# Task item:
Every entry must be set down exactly in the answer; no pictures should appear.

:::::

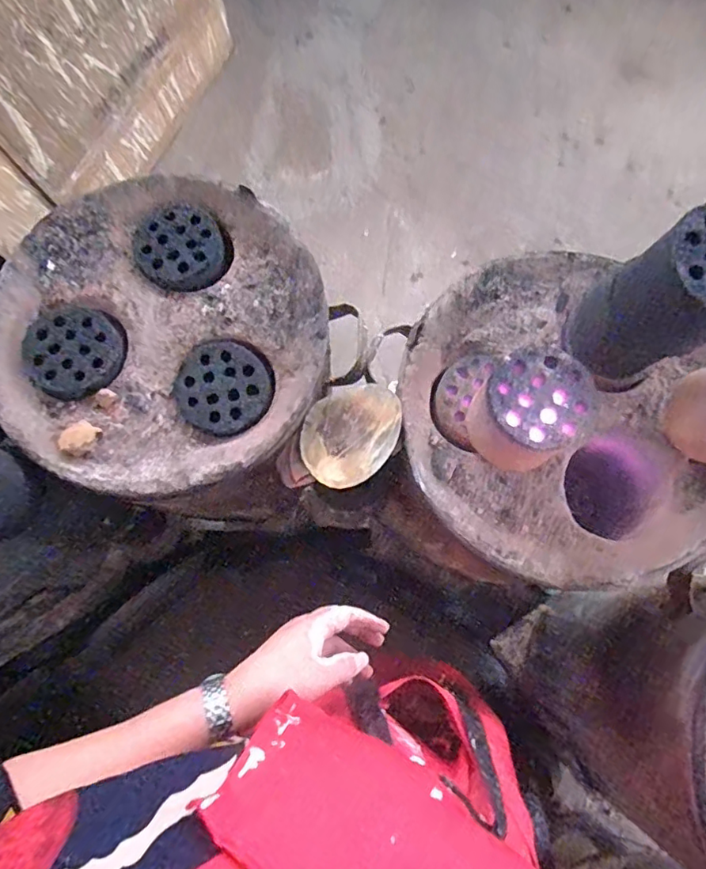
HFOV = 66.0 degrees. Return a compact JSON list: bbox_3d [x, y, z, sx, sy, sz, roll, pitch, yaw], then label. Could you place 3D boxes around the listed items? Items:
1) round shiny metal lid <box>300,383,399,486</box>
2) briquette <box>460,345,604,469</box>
[{"bbox_3d":[-0.001,-0.001,0.581,0.111,0.008,0.110,-10,62,20],"label":"round shiny metal lid"},{"bbox_3d":[0.174,-0.022,0.537,0.098,0.089,0.096,0,77,-2],"label":"briquette"}]

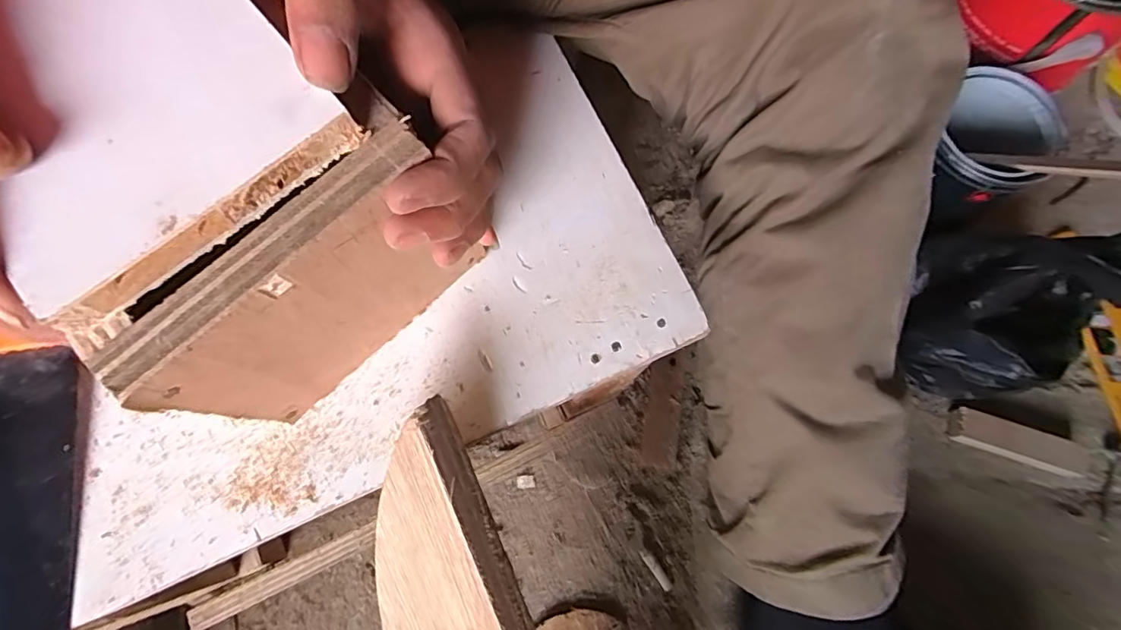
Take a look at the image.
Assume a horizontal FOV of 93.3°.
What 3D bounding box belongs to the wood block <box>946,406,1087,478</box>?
[{"bbox_3d":[0.393,0.109,0.454,0.112,0.017,0.030,18,74,4],"label":"wood block"}]

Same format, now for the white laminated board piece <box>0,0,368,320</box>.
[{"bbox_3d":[-0.154,-0.085,0.174,0.099,0.017,0.155,-41,78,-12],"label":"white laminated board piece"}]

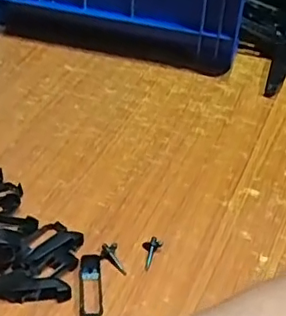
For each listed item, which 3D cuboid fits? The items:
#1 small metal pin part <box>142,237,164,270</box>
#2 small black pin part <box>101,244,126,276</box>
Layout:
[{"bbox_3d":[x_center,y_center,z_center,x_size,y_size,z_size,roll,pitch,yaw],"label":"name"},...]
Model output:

:::::

# Exercise solution:
HFOV = 66.0 degrees. Return a compact JSON list: bbox_3d [x, y, z, sx, sy, sz, roll, pitch, yaw], then label. Could you place 3D boxes around the listed items? Items:
1) round shiny metal lid <box>300,383,399,486</box>
2) briquette <box>460,345,604,469</box>
[{"bbox_3d":[-0.001,-0.001,0.581,0.111,0.008,0.110,-10,62,20],"label":"round shiny metal lid"},{"bbox_3d":[0.174,-0.022,0.537,0.098,0.089,0.096,0,77,-2],"label":"briquette"}]

Take a look at the image.
Assume a horizontal FOV of 93.3°.
What 3D bounding box belongs to the wood block <box>946,406,1087,478</box>?
[{"bbox_3d":[0.393,0.109,0.454,0.112,0.017,0.030,18,74,4],"label":"wood block"}]

Same format, now for the white laminated board piece <box>0,0,368,320</box>.
[{"bbox_3d":[-0.154,-0.085,0.174,0.099,0.017,0.155,-41,78,-12],"label":"white laminated board piece"}]

For each listed item, which 3D cuboid fits? The items:
#1 small metal pin part <box>142,237,164,270</box>
#2 small black pin part <box>101,244,126,276</box>
Layout:
[{"bbox_3d":[x_center,y_center,z_center,x_size,y_size,z_size,roll,pitch,yaw],"label":"name"},...]
Model output:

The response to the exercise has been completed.